## WORK ORDER:
Line count for "Lectura": state how many lines of the data below include it, and output nothing more.

Transcribed page contents:
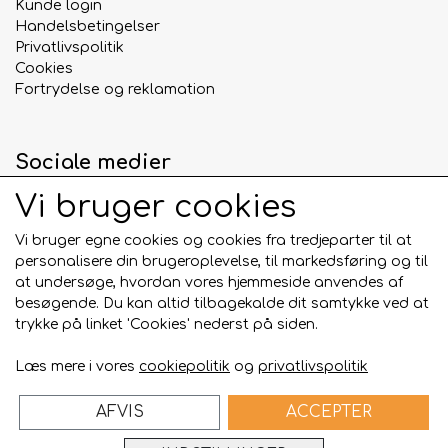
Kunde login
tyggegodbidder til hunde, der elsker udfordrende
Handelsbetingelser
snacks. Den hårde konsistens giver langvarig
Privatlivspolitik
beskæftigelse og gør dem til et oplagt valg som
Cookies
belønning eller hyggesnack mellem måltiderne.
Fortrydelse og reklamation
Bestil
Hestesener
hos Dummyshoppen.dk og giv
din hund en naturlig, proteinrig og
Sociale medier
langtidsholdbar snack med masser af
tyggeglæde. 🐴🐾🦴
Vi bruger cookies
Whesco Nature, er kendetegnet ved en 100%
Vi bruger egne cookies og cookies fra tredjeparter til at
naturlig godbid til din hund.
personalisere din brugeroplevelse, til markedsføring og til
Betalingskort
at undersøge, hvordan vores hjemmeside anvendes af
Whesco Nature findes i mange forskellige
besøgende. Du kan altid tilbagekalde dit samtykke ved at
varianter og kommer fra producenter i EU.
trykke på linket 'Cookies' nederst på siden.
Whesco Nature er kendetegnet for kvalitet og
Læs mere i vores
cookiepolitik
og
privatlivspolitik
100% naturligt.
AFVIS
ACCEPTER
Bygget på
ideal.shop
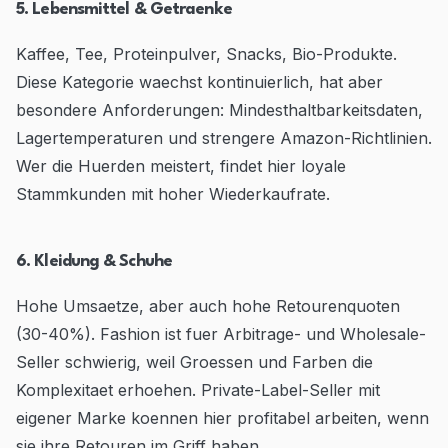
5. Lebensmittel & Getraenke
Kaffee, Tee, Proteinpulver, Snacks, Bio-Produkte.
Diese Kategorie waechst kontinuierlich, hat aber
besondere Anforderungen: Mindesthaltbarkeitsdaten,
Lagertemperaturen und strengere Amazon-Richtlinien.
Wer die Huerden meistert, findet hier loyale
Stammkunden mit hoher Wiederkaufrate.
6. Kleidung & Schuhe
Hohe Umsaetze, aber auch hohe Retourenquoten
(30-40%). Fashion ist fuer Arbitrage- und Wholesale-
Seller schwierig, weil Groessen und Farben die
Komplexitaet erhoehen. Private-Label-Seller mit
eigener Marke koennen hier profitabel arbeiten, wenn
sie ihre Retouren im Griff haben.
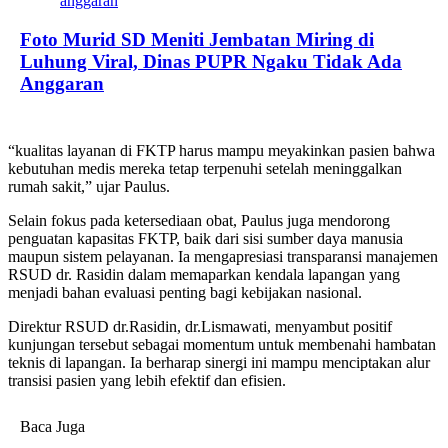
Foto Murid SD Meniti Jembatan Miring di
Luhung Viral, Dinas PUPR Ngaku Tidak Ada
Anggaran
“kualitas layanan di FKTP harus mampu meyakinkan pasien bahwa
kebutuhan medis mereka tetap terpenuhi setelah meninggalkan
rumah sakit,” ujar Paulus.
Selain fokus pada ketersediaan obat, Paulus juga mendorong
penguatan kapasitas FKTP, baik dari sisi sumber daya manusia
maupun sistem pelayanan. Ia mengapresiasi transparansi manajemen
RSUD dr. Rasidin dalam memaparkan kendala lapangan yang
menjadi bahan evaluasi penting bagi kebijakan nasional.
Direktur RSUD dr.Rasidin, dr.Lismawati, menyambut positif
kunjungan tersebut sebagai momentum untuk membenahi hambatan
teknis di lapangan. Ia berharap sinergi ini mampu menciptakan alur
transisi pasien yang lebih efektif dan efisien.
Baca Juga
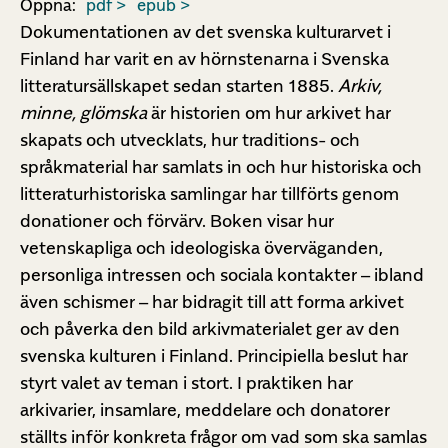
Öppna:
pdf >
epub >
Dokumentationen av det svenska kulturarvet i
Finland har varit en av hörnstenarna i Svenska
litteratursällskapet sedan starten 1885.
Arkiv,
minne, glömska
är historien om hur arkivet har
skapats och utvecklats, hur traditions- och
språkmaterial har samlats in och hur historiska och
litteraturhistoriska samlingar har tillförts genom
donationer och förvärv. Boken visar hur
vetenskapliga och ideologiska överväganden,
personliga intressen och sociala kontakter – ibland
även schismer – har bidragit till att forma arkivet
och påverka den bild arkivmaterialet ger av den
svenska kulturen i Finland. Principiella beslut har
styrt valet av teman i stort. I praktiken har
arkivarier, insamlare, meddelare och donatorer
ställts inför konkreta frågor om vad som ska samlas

* * *

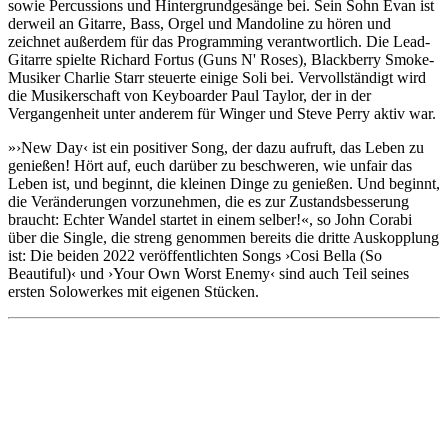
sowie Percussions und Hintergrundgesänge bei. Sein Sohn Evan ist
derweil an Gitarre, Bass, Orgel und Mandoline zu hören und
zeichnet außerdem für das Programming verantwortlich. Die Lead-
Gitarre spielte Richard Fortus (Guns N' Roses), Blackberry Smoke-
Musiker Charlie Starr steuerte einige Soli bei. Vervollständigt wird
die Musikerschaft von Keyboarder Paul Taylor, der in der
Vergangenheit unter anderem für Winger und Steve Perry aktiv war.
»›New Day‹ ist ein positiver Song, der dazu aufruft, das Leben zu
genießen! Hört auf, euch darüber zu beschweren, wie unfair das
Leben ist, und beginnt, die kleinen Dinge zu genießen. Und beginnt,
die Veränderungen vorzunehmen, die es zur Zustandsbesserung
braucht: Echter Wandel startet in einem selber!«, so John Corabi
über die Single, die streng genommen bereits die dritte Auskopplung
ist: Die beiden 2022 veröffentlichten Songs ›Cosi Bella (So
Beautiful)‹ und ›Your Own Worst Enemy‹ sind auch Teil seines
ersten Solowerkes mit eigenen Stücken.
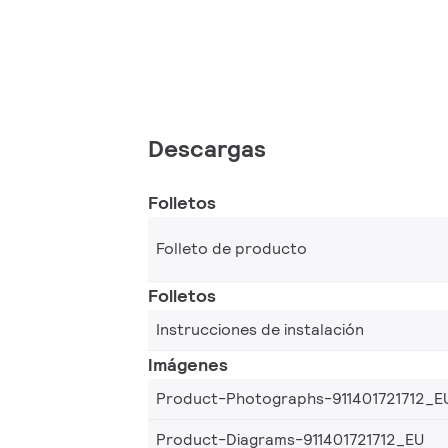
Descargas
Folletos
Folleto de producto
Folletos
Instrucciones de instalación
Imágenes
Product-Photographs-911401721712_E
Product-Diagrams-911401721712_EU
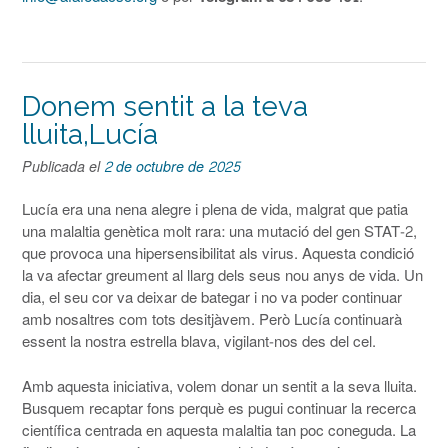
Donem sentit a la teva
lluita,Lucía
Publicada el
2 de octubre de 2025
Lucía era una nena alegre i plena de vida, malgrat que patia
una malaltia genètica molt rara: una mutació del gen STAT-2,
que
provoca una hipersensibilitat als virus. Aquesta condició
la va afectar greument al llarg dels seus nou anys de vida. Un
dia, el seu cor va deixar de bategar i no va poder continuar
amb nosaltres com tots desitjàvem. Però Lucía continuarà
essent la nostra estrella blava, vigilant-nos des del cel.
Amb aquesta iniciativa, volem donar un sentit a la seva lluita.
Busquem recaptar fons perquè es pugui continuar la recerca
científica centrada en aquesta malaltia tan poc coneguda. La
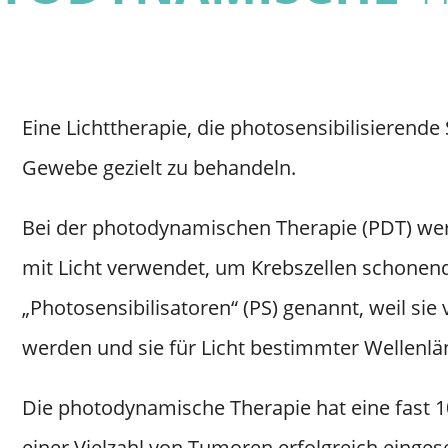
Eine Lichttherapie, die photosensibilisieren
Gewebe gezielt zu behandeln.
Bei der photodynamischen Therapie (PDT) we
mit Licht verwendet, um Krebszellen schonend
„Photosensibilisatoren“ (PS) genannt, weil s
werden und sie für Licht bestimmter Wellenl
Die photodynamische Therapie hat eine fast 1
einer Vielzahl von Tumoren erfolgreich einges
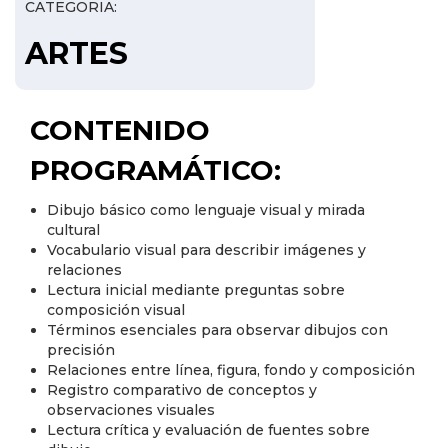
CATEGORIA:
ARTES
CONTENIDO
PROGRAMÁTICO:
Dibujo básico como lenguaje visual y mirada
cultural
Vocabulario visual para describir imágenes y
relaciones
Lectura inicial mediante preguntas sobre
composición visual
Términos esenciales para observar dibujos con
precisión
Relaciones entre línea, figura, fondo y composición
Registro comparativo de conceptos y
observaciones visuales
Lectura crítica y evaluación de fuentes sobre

## SOLUTION TO THIS TASK:
2